Op/Ed By Julianne Malveaux
(TriceEdneyWire.com) – With a woman heading the ticket of the Democratic Party, it may be challenging for us to remember – that women have had the right to vote for less than a century (and Black folks less that). But the 19th Amendment that gave women the right to vote was certified on August 26, 1920, just 96 years ago. At Congresswoman Bella Abzug’s (D-NY) insistence Congress designated August 26 as Women’s Equality Day in 1971. The first part of the joint resolution of Congress reads, “Whereas the women of the United States have been treated as second class citizens and have not been entitled to the full rights and privileges, public or private, legal or intentional, which are available to male citizens”. Reading the words reminds me how far women have come, how far we still have to go, and how little the status of women of color is included when we speak of the status of women.

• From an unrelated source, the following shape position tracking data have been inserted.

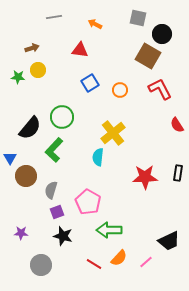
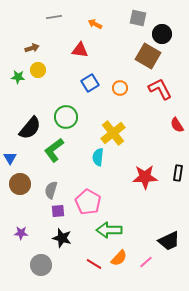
orange circle: moved 2 px up
green circle: moved 4 px right
green L-shape: rotated 10 degrees clockwise
brown circle: moved 6 px left, 8 px down
purple square: moved 1 px right, 1 px up; rotated 16 degrees clockwise
black star: moved 1 px left, 2 px down
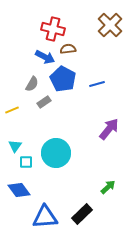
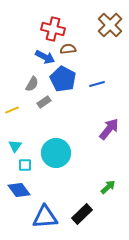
cyan square: moved 1 px left, 3 px down
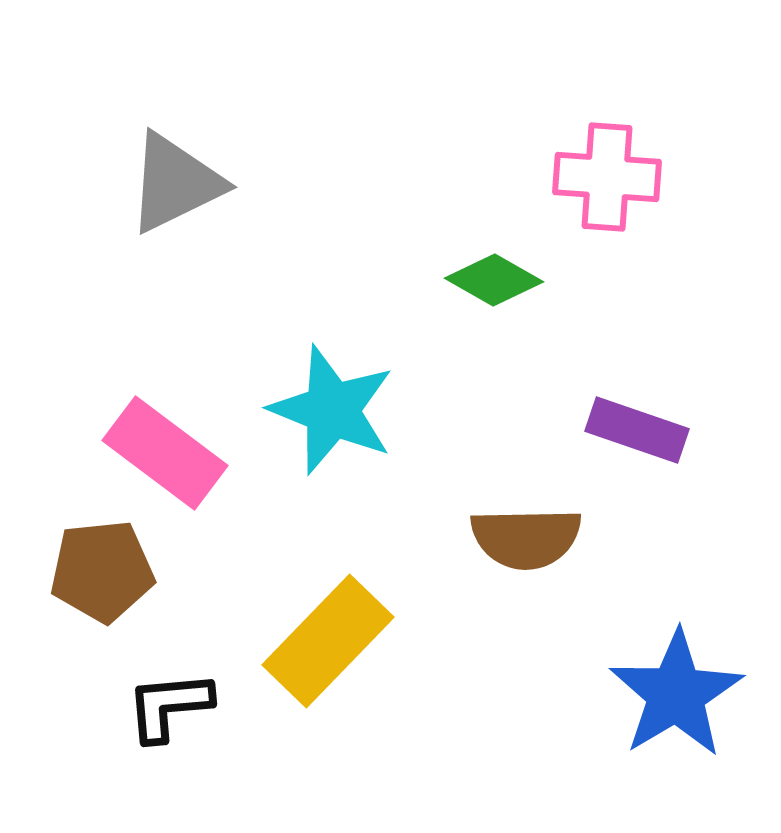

How far have we come? Few would have predicted that an African American would win an election and effectively lead the united states for eight years, few would have predicted that a women would have more than a fighting chance of winning the United States presidency. And yet the very campaign that signals progress is also one that illustrates how much more work needs to be done before women’s equality is attained. Too much of the rhetoric around Secretary Clinton’s candidacy is downright sexist. She should be judged by her positions and there should be absolutely no talk about her looks, hairstyle, attire, or tone of voice. No man could stand the kind of scrutiny that she has had to endure. No man has ever been subject to such scrutiny.